» ОТРЫВОК ДОКУМЕНТА
+ + + +

И вот я в Оптиной. Любимая моя Оптина!
В каждом святом месте своя благодать. Приехав, услышала такой диалог
двух паломниц. «Я только что от святого Александра Свирского». – «Да что
вы?! И в Оптину? Ну и как вам Оптина?» – «Знаете, в обители Александра
Свирского более строгая атмосфера. А здесь как-то мягко, как дома.
Что-то тёплое, родное. Может, это из-за природы?»
Я живу в Оптиной уже месяц. На этот раз моё послушание – в хлебном
киоске. Хлеб монастырский, бездрожжевой, на хмелю. Вкусный! А уж про
пирожки и говорить нечего – объедение. С творогом, с рыбой, с грибами, с
картошкой, с изюмом, с повидлом, с курагой. Глаза разбегаются – какой
пирожок попробовать? Плюшки с сахаром и маком! Только успеваю подавать
покупателям пакетики с пирожками. И наливать чай.

+ + + +

» ИСХОДНЫЕ ДАННЫЕ
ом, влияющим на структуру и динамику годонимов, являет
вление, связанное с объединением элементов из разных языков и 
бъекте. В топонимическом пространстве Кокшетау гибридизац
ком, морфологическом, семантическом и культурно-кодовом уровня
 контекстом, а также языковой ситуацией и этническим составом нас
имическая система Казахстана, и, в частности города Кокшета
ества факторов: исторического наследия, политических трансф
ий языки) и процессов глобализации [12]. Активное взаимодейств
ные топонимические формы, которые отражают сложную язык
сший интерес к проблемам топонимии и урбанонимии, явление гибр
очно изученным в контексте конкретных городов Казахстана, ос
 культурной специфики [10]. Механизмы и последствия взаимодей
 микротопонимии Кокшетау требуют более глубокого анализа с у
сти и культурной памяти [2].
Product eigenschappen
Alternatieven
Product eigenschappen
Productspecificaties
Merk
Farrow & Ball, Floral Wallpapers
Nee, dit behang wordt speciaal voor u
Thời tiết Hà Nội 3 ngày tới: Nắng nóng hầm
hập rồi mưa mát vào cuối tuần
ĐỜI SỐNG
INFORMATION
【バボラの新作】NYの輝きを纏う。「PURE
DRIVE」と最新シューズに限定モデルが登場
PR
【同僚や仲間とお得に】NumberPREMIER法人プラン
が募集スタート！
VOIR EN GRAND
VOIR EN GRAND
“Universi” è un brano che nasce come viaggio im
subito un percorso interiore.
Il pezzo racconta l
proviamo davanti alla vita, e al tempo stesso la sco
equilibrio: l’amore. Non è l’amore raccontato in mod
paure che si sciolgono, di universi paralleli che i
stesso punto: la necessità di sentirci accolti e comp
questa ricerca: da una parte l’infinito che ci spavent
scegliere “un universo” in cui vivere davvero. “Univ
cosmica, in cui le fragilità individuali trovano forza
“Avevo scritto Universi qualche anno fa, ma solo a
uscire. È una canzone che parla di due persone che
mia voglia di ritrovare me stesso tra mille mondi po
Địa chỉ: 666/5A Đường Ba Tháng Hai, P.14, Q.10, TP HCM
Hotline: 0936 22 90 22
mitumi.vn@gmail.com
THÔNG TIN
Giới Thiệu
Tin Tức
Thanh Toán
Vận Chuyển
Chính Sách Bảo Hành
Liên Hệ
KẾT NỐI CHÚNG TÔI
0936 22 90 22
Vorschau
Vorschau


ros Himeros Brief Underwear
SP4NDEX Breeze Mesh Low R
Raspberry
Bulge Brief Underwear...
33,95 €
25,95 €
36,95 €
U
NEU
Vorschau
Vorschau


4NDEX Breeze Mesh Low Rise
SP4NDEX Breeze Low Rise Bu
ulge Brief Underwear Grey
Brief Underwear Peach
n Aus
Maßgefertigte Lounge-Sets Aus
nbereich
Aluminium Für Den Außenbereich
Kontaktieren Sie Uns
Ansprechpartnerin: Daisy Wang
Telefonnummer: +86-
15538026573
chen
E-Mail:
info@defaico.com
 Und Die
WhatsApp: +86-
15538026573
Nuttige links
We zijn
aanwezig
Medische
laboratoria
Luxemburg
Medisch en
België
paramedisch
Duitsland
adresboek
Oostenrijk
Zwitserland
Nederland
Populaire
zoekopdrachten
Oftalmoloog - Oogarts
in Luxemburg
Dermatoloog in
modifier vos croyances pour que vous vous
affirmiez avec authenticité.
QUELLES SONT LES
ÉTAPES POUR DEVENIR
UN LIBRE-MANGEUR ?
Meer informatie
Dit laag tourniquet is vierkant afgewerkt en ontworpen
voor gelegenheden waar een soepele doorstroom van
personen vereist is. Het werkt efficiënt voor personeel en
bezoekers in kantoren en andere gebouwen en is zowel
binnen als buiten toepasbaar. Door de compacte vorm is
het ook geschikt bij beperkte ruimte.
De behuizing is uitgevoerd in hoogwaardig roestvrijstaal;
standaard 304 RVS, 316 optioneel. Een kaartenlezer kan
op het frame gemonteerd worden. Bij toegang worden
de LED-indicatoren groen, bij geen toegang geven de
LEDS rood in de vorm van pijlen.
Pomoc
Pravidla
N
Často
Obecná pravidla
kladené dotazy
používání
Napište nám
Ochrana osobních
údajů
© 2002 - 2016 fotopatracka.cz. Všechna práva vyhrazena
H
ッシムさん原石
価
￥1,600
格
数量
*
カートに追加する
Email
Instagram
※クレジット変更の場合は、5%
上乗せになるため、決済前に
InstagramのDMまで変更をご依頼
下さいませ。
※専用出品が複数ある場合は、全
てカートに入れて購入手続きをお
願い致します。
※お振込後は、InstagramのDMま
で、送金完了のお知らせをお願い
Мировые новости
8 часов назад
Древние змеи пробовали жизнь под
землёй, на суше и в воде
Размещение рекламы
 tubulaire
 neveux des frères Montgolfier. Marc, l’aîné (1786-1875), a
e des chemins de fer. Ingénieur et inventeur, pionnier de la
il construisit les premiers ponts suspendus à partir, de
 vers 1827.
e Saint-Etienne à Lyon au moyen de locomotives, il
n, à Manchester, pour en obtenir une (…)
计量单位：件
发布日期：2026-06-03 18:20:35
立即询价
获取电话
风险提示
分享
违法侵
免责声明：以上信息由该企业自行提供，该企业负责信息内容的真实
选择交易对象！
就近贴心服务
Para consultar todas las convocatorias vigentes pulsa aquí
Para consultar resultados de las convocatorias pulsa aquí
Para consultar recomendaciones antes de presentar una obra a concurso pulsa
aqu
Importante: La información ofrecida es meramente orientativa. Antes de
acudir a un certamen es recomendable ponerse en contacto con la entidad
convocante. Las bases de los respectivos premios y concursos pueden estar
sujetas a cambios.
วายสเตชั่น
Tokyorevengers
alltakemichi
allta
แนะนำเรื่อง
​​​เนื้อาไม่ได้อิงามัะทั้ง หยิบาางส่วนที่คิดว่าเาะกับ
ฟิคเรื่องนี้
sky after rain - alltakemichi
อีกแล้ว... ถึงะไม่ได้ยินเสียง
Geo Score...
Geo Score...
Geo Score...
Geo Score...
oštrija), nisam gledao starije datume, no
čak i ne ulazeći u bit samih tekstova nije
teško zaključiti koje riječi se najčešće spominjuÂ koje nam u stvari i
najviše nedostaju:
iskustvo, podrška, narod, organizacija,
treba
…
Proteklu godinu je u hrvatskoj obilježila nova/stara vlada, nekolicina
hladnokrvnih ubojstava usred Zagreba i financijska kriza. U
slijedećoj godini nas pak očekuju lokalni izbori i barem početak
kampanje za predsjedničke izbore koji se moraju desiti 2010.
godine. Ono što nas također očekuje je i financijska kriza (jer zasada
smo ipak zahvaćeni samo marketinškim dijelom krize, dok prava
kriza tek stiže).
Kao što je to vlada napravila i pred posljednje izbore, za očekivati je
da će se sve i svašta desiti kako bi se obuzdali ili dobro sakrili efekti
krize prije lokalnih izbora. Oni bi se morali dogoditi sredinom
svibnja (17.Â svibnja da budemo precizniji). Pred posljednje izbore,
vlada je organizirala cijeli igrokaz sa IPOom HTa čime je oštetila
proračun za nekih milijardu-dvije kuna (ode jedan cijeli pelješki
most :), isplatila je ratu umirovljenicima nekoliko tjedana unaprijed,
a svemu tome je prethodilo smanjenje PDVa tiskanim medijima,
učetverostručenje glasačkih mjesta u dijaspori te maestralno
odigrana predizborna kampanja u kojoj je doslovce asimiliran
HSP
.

+ + + +

» ЧТО СДЕЛАТЬ
Воспроизведите дословно часть отрывка об Оптиной начиная со слов «В каждом святом» и заканчивая словами «мягко, как дома.» включительно.

» РЕШЕНИЕ
В каждом святом месте своя благодать. Приехав, услышала такой диалог
двух паломниц. «Я только что от святого Александра Свирского». – «Да что
вы?! И в Оптину? Ну и как вам Оптина?» – «Знаете, в обители Александра
Свирского более строгая атмосфера. А здесь как-то мягко, как дома.